England will have to beat Denmark on Wednesday and then tangle with either Spain or Italy at Wembley on Sunday.
Would an England title take some of the desperation out of his search for more silverware, which is a big reason Kane has been tipped to depart Spurs? It’s not a big leap to say Tottenham has plenty of reasons to hope England wins EURO.
But even if England bows out at midweek, don’t expect resolution on his future at Tottenham any time soon, though he did express happiness at high praise from new Spurs sporting director Fabio Paratici and also issued respectful words about new Tottenham manager Nuno Espirito Santo.

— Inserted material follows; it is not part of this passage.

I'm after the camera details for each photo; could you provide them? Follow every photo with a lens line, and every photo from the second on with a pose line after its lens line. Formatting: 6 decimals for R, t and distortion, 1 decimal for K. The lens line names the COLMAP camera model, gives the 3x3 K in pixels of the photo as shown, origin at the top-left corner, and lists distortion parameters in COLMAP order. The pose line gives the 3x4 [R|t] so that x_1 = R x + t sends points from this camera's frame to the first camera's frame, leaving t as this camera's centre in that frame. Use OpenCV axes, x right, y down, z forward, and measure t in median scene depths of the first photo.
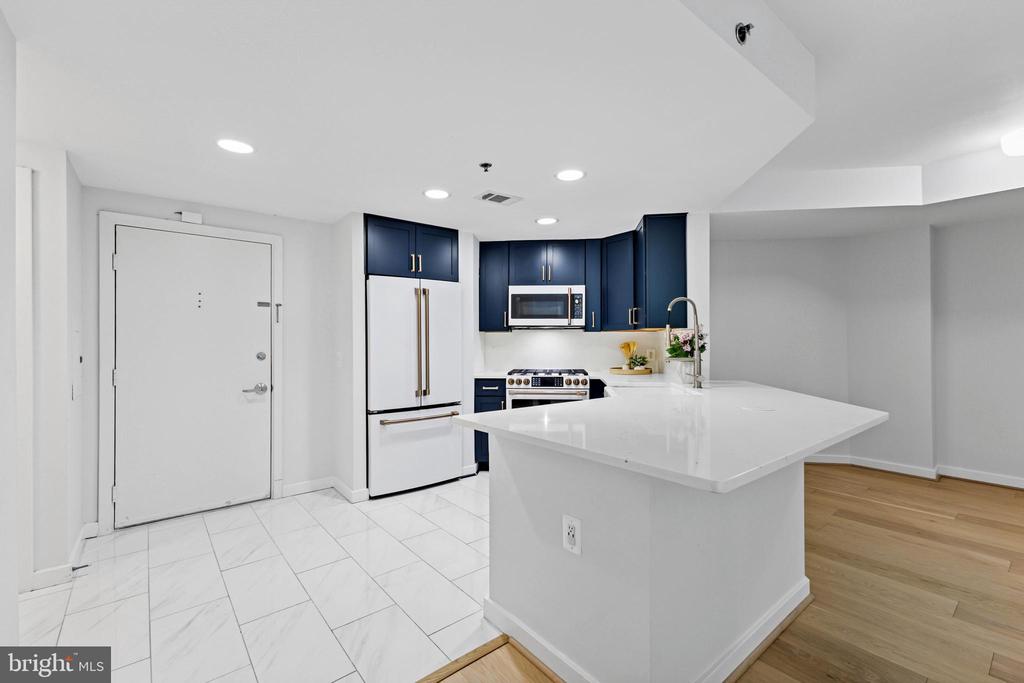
lens RADIAL K [[441.0, 0, 515.9], [0, 441.0, 339.6], [0, 0, 1]] dist [-0.000582, -0.000072]
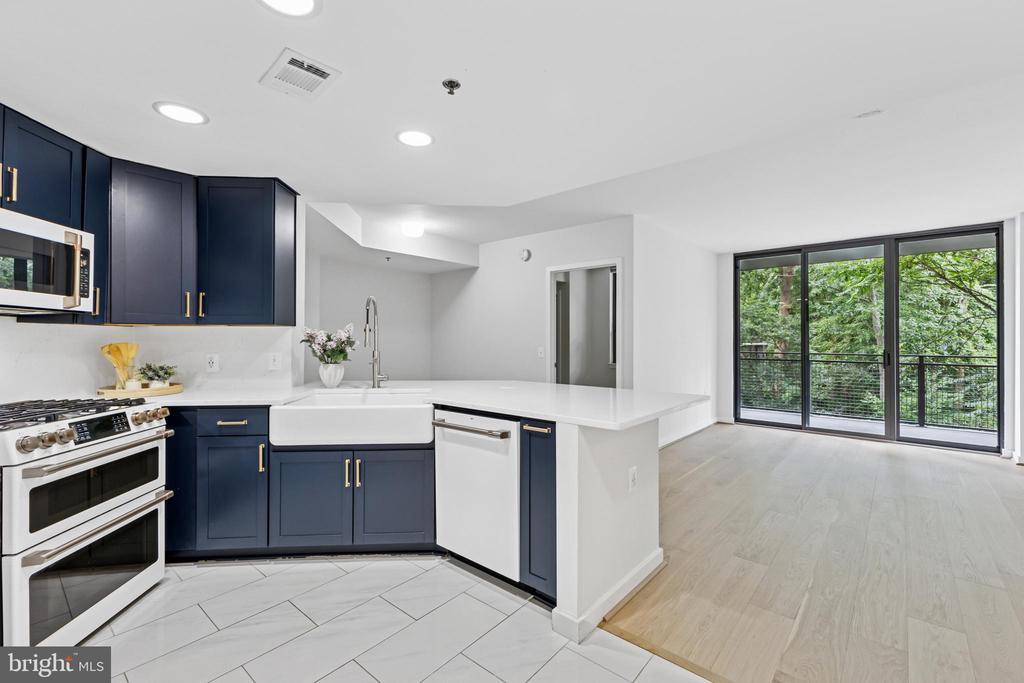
lens RADIAL K [[441.0, 0, 515.9], [0, 441.0, 339.6], [0, 0, 1]] dist [-0.000582, -0.000072]
pose [[-0.183036, 0.009556, 0.983060, -0.473105], [0.001226, 0.999954, -0.009492, 0.006586], [-0.983105, -0.000532, -0.183040, 0.649047]]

We’re talking about at least three weeks, which may bode well for Spurs’ fans hopes of keeping Kane in North London (admitting, of course, that his agent will have been speaking to plenty of people all tournament long).

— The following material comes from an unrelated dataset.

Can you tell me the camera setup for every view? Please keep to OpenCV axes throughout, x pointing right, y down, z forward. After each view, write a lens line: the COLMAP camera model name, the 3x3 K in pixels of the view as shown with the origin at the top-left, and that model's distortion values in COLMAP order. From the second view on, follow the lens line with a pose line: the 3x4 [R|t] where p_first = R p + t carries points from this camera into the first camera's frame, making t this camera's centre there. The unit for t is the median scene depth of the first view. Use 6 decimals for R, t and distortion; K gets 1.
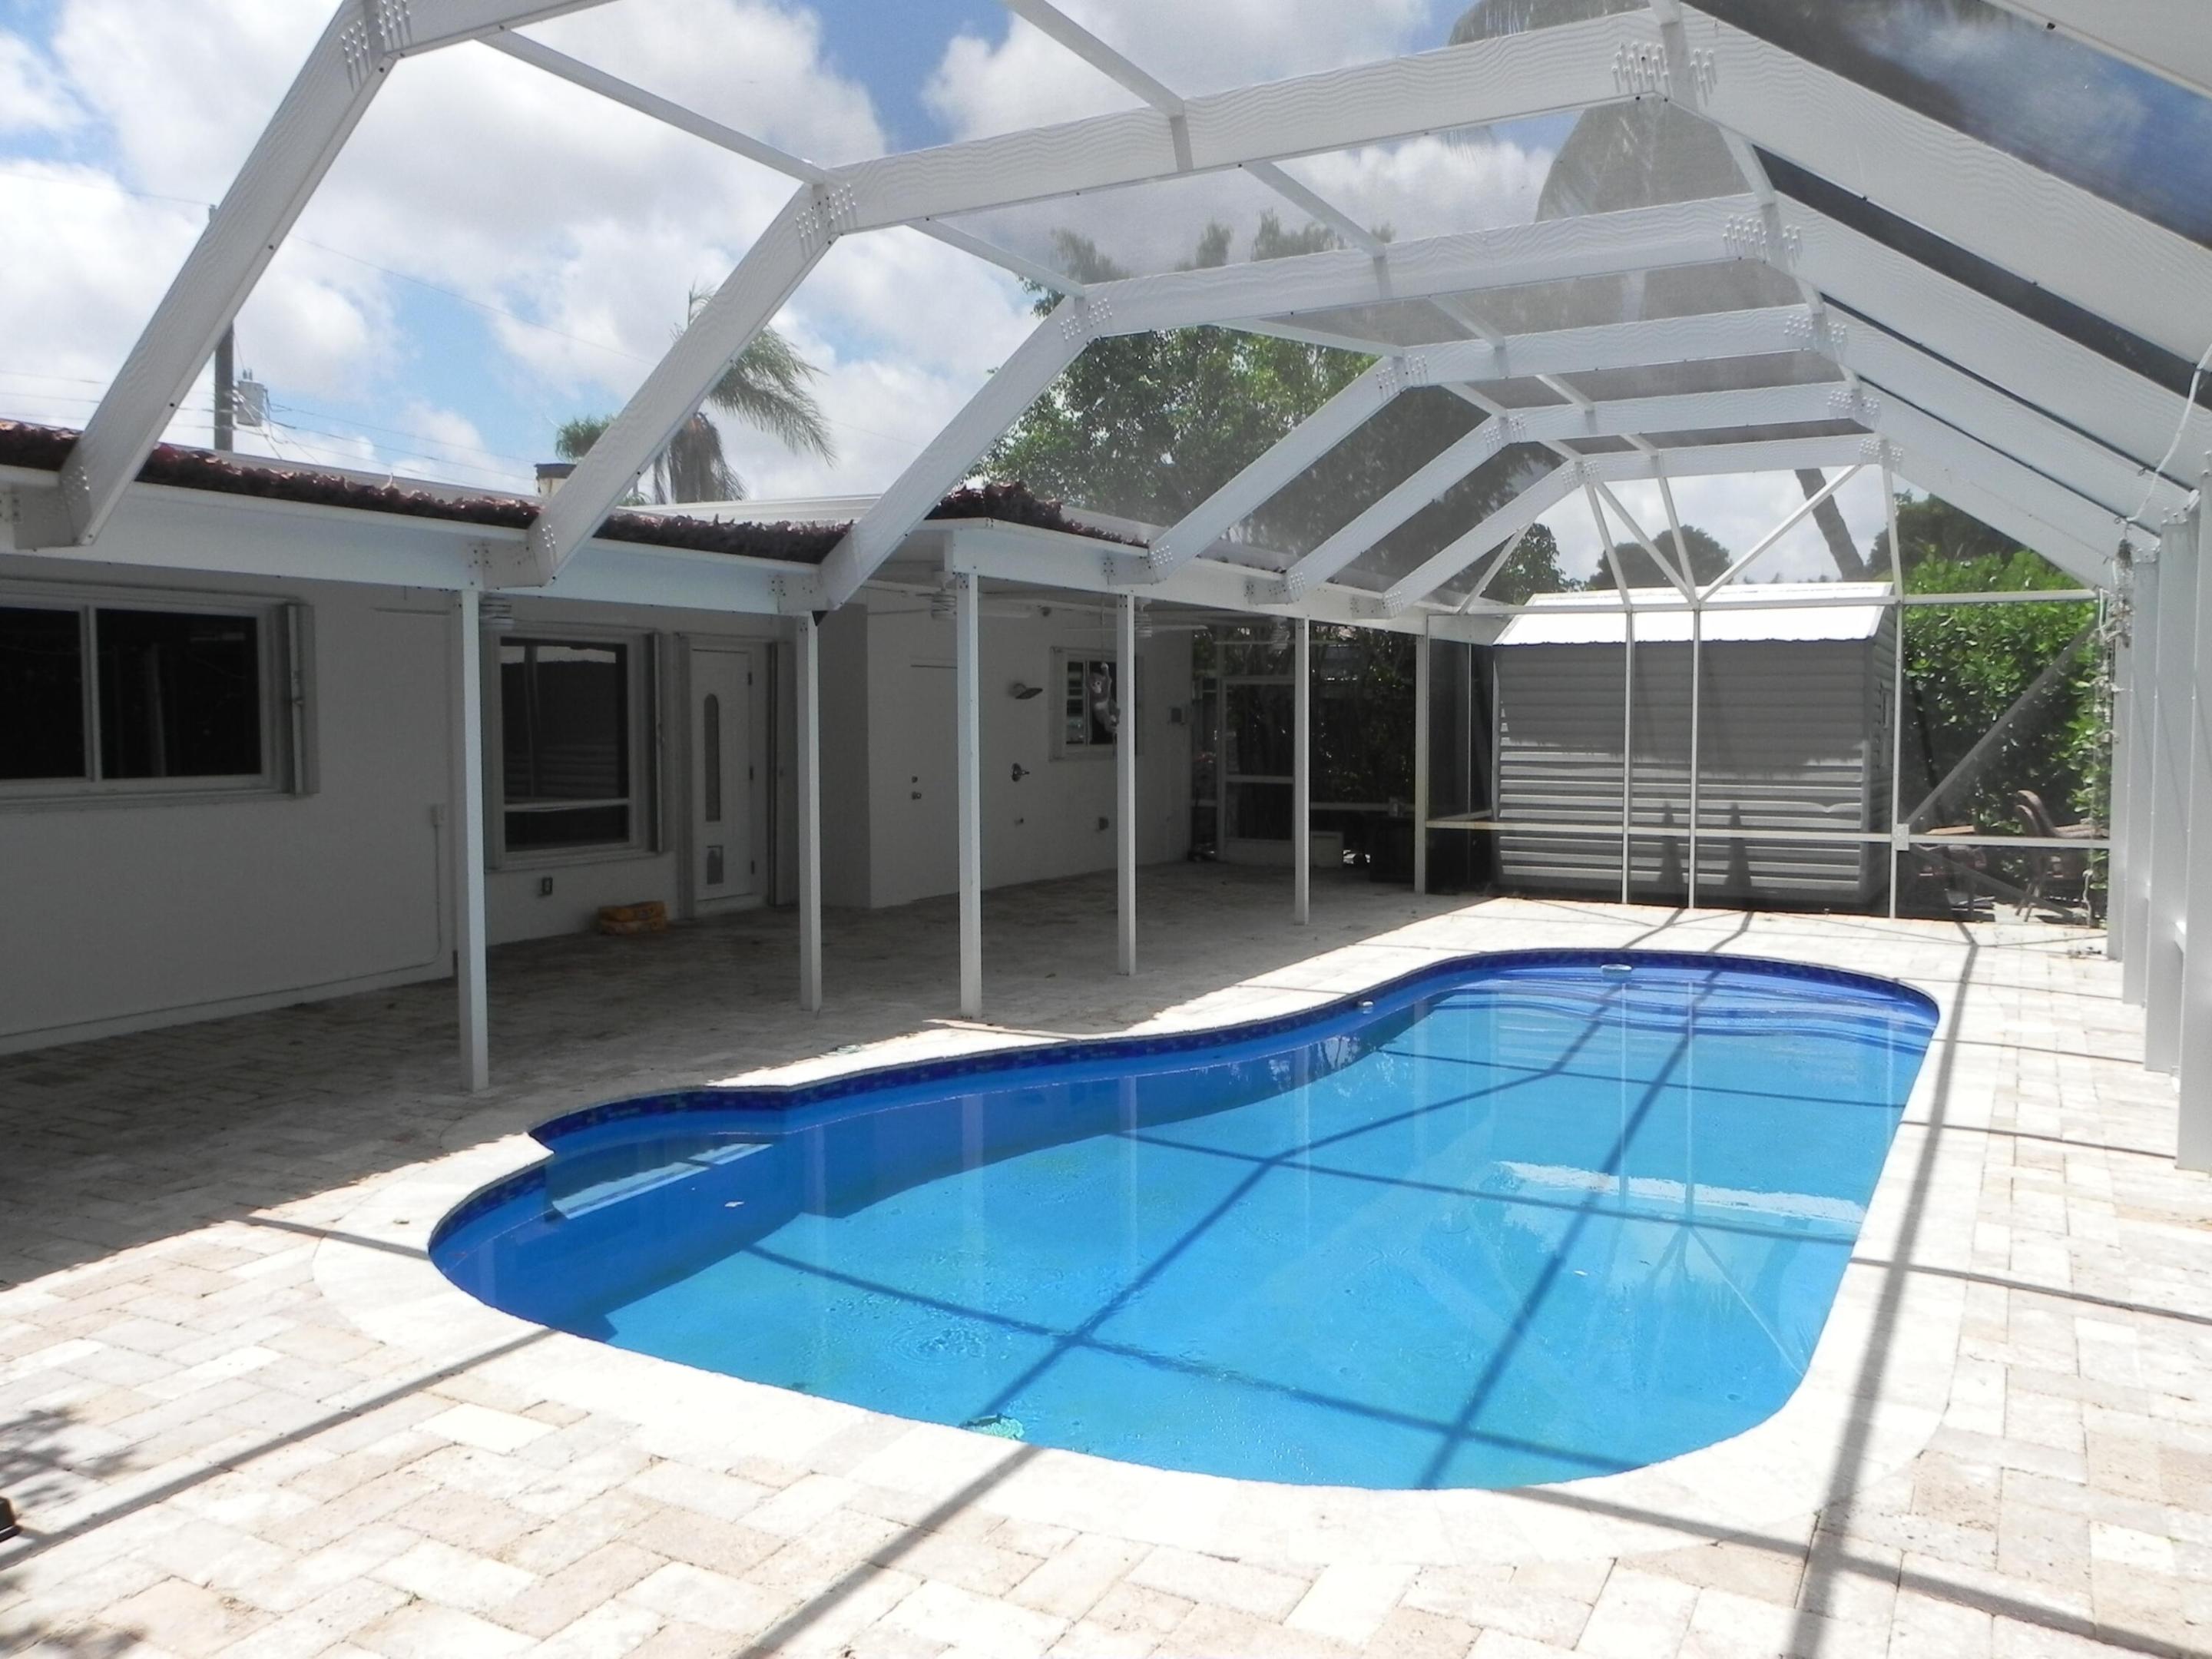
lens RADIAL K [[1713.3, 0, 1099.0], [0, 1713.3, 821.0], [0, 0, 1]] dist [-0.013339, 0.005975]
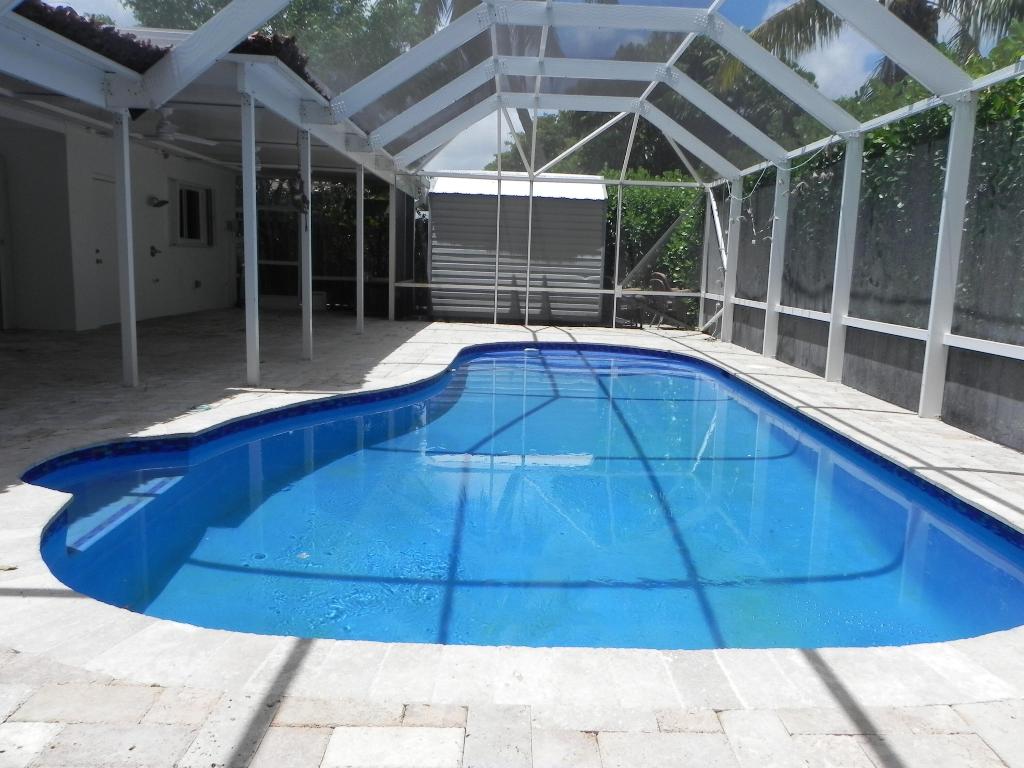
lens RADIAL K [[793.1, 0, 531.3], [0, 793.1, 376.8], [0, 0, 1]] dist [-0.013339, 0.005975]
pose [[0.862420, -0.042194, 0.504431, -0.143897], [-0.004603, 0.995825, 0.091168, 0.025152], [-0.506172, -0.080947, 0.858625, 0.158326]]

“Of course as a player you want to be wanted, you want to feel like you’re loved, which I do,” Kane said. “I haven’t had the chance to talk to any of these people yet. I’m sure we’ll get to know each other after the tournament, have a phone call or two once I get a week or two of holiday.”
Kane also had complimentary words for Jose Mourinho, now the boss at AS Roma, as the ex-Spurs manager and the club’s current star forward maintain a good relationship.
When you read Kane’s appreciation for Mourinho and remember that Spurs fired the trophy-hunting boss days before a final, it makes sense that Kane’s frustrations came to a boil at the end of the Premier League season.
But now he’s removed from that time and perhaps change will be viewed as less of an attraction and more of upheaval, especially if Spurs can land some influential transfers in the interim.
It won’t hurt Tottenham’s hopes that Espirito Santo has already built a Premier League attack around a star center forward (Raul Jimenez) and that Spurs now have a sporting director pulling the strings.
If it comes home, will he stay home?